AIM:
Return, word for word, the stretch of the March Madness passage from "Other than adding" through "format in 1985.".
[Begin SELECTED EXCERPT]
The little guy leads to March madness
That said, only an event that includes schools both big and small can generate juicy storylines like this one from this past season: No. 14 Abilene Christian 53, No. 3 Texas 52. Entering the tournament with the lowest athletic budget of any school in the field ($20 million), it toppled the state’s flagship school that boasts a budget of more than $200 million. A Division II school less than a decade ago, Abilene Christian’s home court has been an indoor tennis facility (capacity 2,000) while its arena is being remodeled.
Other than adding a play-in game in 2001 and three more in 2011, the NCAA tournament has not undergone major restructuring since it expanded to the modern 64-team format in 1985.
Tom McMillen, a former U.S. Congressman and Rhodes Scholar who now is CEO of LEAD1 Association, said the current structure of the tournament works and it remains “such a brand that it is hard to imagine trying to poach that.”
[End SELECTED EXCERPT]
[Begin COLLECTED DATA]
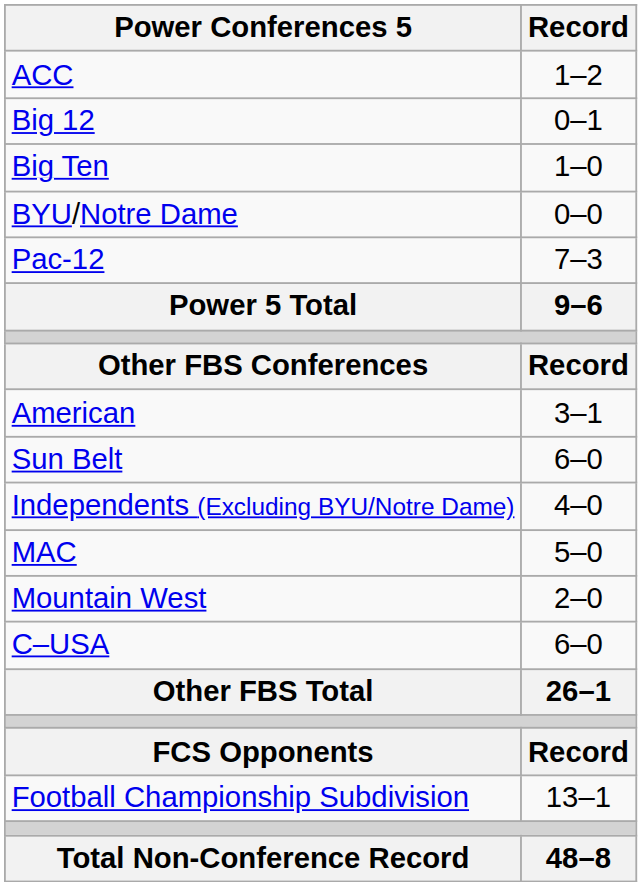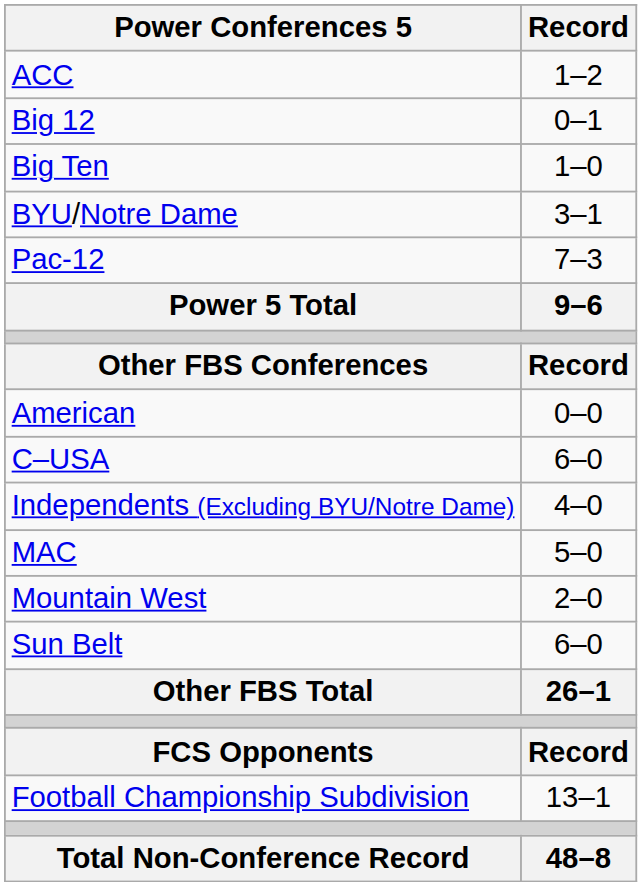BYU/Notre Dame | Record: 0–0 -> 3–1
American | Record: 3–1 -> 0–0
rows swapped: C–USA <-> Sun Belt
[End COLLECTED DATA]
THE COMPLETED TASK:
Other than adding a play-in game in 2001 and three more in 2011, the NCAA tournament has not undergone major restructuring since it expanded to the modern 64-team format in 1985.